Abstracting Sakai Urls
For years the Sakai community has suffered with unspeakable URL’s. To give educators URL’s that they can only communicate in text, and are unable to spread by word of mouth must be a barrier to teaching. As we rewrite Sakai based on Apache Sling I am determined to ensure that a tutor at Cambridge can say, in a busy street, at lunch time to a confused student; “go to camtools quantumwell2008 and look for the lecture notes” with some confidence that the student will enter camtools.cam.ac.uk/quantumwell2008 and find what they need.
Competition for simple urls generates challenges. A land grab to claim base level urls will create a huge number of unique root URL’s. However we might like to impose a content model on the participants, the URL’s are their space, and any abstraction purely for technical purposes has to be avoided. Why should I ask the tutor to put his content in /2008/physics/tutorials/group54/week12 which is only marginally better than earlier versions of sakai with an unspeakable /portal/site/edf435-edf-a237-bdc12 or something close.
To make the URL’s of Sakai usable we have to accept in places there will be millions of potential elements at level in URL space. This leaves us with a technical problem. Put even 1000’s of items into a folder in JCR and write performance and concurrency suffer. Experiments show that < 1000 child nodes delivers acceptable performance. This is not unique to JCR, as all hierarchical filing systems exhibit performance limitations with numbers of items per folder at some level, if the folder optimization has been used to speed underlying access. I am not advocating patching Jackrabbit to make it capable of storing millions of items in a folder since doing that will certainly expose other problems.
So we have accepted that we need to support millions of siblings in url space. To achieve this in JCR and maintain scalability we are re-writing the URL space though a filter that hashes the path so that no folder contains more than 255 items. With 4 levels of hashing the theoretical limit becomes somewhere around 4E9 items, assuming the underlying infrastructure can cope with that many items.

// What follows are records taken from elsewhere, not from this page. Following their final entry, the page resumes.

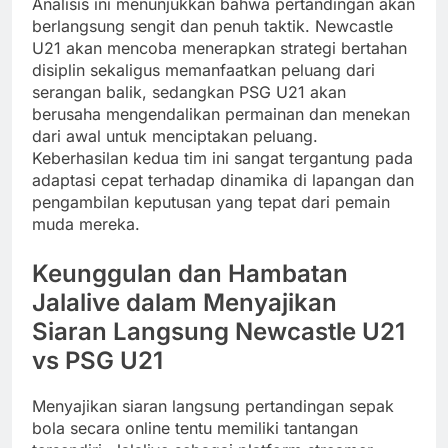
Analisis ini menunjukkan bahwa pertandingan akan
berlangsung sengit dan penuh taktik. Newcastle
U21 akan mencoba menerapkan strategi bertahan
disiplin sekaligus memanfaatkan peluang dari
serangan balik, sedangkan PSG U21 akan
berusaha mengendalikan permainan dan menekan
dari awal untuk menciptakan peluang.
Keberhasilan kedua tim ini sangat tergantung pada
adaptasi cepat terhadap dinamika di lapangan dan
pengambilan keputusan yang tepat dari pemain
muda mereka.
Keunggulan dan Hambatan
Jalalive dalam Menyajikan
Siaran Langsung Newcastle U21
vs PSG U21
Menyajikan siaran langsung pertandingan sepak
bola secara online tentu memiliki tantangan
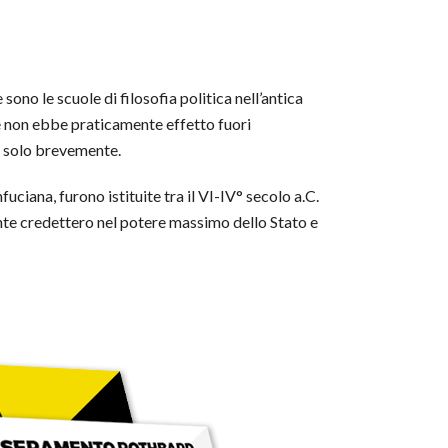
sono le scuole di filosofia politica nell’antica
se non ebbe praticamente effetto fuori
mo solo brevemente.
fuciana, furono istituite tra il VI-IV° secolo a.C.
mente credettero nel potere massimo dello Stato e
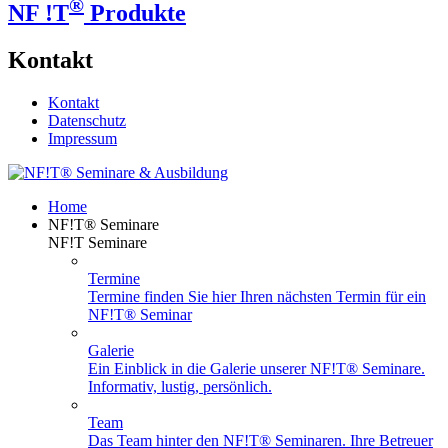
®
NF !T
Produkte
Kontakt
Kontakt
Datenschutz
Impressum
Home
NF!T® Seminare
NF!T Seminare
Termine
Termine finden Sie hier Ihren nächsten Termin für ein
NF!T® Seminar
Galerie
Ein Einblick in die Galerie unserer NF!T® Seminare.
Informativ, lustig, persönlich.
Team
Das Team hinter den NF!T® Seminaren. Ihre Betreuer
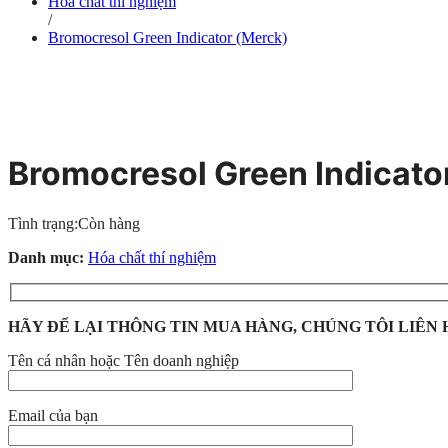
Hóa chất thí nghiệm
/
Bromocresol Green Indicator (Merck)
Bromocresol Green Indicato
Tình trạng:
Còn hàng
Danh mục:
Hóa chất thí nghiệm
HÃY ĐỂ LẠI THÔNG TIN MUA HÀNG, CHÚNG TÔI LIÊN 
Tên cá nhân hoặc Tên doanh nghiệp
Email của bạn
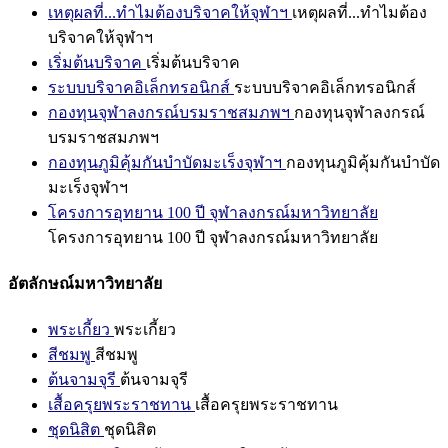
เหตุผลที่...ทำไมต้องบริจาคให้จุฬาฯ
เหตุผลที่...ทำไมต้อง
บริจาคให้จุฬาฯ
เริ่มต้นบริจาค
เริ่มต้นบริจาค
ระบบบริจาคอิเล็กทรอนิกส์
ระบบบริจาคอิเล็กทรอนิกส์
กองทุนจุฬาลงกรณ์บรมราชสมภพฯ
กองทุนจุฬาลงกรณ์
บรมราชสมภพฯ
กองทุนภูมิคุ้มกันบำบัดมะเร็งจุฬาฯ
กองทุนภูมิคุ้มกันบำบัด
มะเร็งจุฬาฯ
โครงการอุทยาน 100 ปี จุฬาลงกรณ์มหาวิทยาลัย
โครงการอุทยาน 100 ปี จุฬาลงกรณ์มหาวิทยาลัย
อัตลักษณ์มหาวิทยาลัย
พระเกี้ยว
พระเกี้ยว
สีชมพู
สีชมพู
ต้นจามจุรี
ต้นจามจุรี
เสื้อครุยพระราชทาน
เสื้อครุยพระราชทาน
ชุดนิสิต
ชุดนิสิต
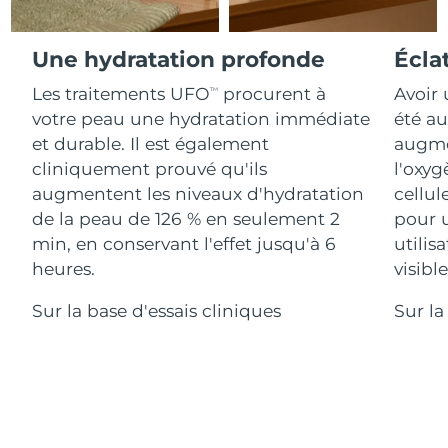
Advanced pore care essentials
For healthy hair
18% PAP
Israël
Livraison estimée
8/12/26
Cosmétiques
Hommes
Une hydratation profonde
Écla
Italie
Livraison estimée
8/8/26
Les traitements UFO
procurent à
Avoir 
TM
votre peau une hydratation immédiate
été au
Japon
Livraison estimée
8/11/26
et durable. Il est également
augmen
Acheter tout
Jersey
Livraison estimée
8/13/26
cliniquement prouvé qu'ils
l'oxyg
augmentent les niveaux d'hydratation
cellul
Kazakhstan
Livraison estimée
8/10/26
de la peau de 126 % en seulement 2
pour 
FOREO APP
min, en conservant l'effet jusqu'à 6
utilis
Koweït
Livraison estimée
8/8/26
heures.
visibl
À PROPROS
Lettonie
Livraison estimée
8/8/26
Sur la base d'essais cliniques
Sur la
Liban
Livraison estimée
8/9/26
Lituanie
Livraison estimée
8/8/26
Luxembourg
Livraison estimée
8/8/26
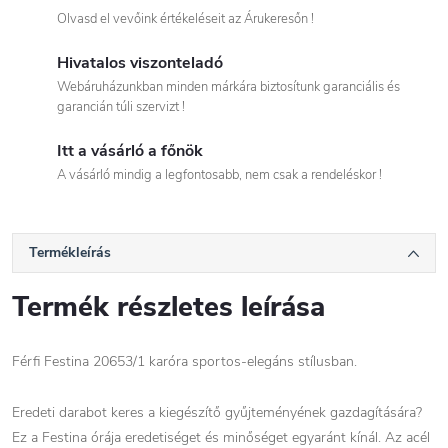
Olvasd el vevőink értékeléseit az Árukeresőn !
Hivatalos viszonteladó
Webáruházunkban minden márkára biztosítunk garanciális és
garancián túli szervizt !
Itt a vásárló a főnök
A vásárló mindig a legfontosabb, nem csak a rendeléskor !
Termékleírás
Termék részletes leírása
Férfi Festina 20653/1 karóra sportos-elegáns stílusban.
Eredeti darabot keres a kiegészítő gyűjteményének gazdagítására?
Ez a Festina órája eredetiséget és minőséget egyaránt kínál. Az acél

After a great deal of experimentation and reading of the Sling code base the implementation solution was embarrassingly simple. Write a servlet that rewrites the URL, resolves the real JCR Sling Resource and re-dispatch that resolved resource back into Sling. In all about 20 lines of code. The only hard part was to patch Sling to allow it to bind non-existent URL’s to Servlets. (see http://codereview.appspot.com/67146) So we now have a mechanism were we can designate nodes within the content tree to be abstracted in this way creating highly scalable stores of information… simply by setting a property on the node.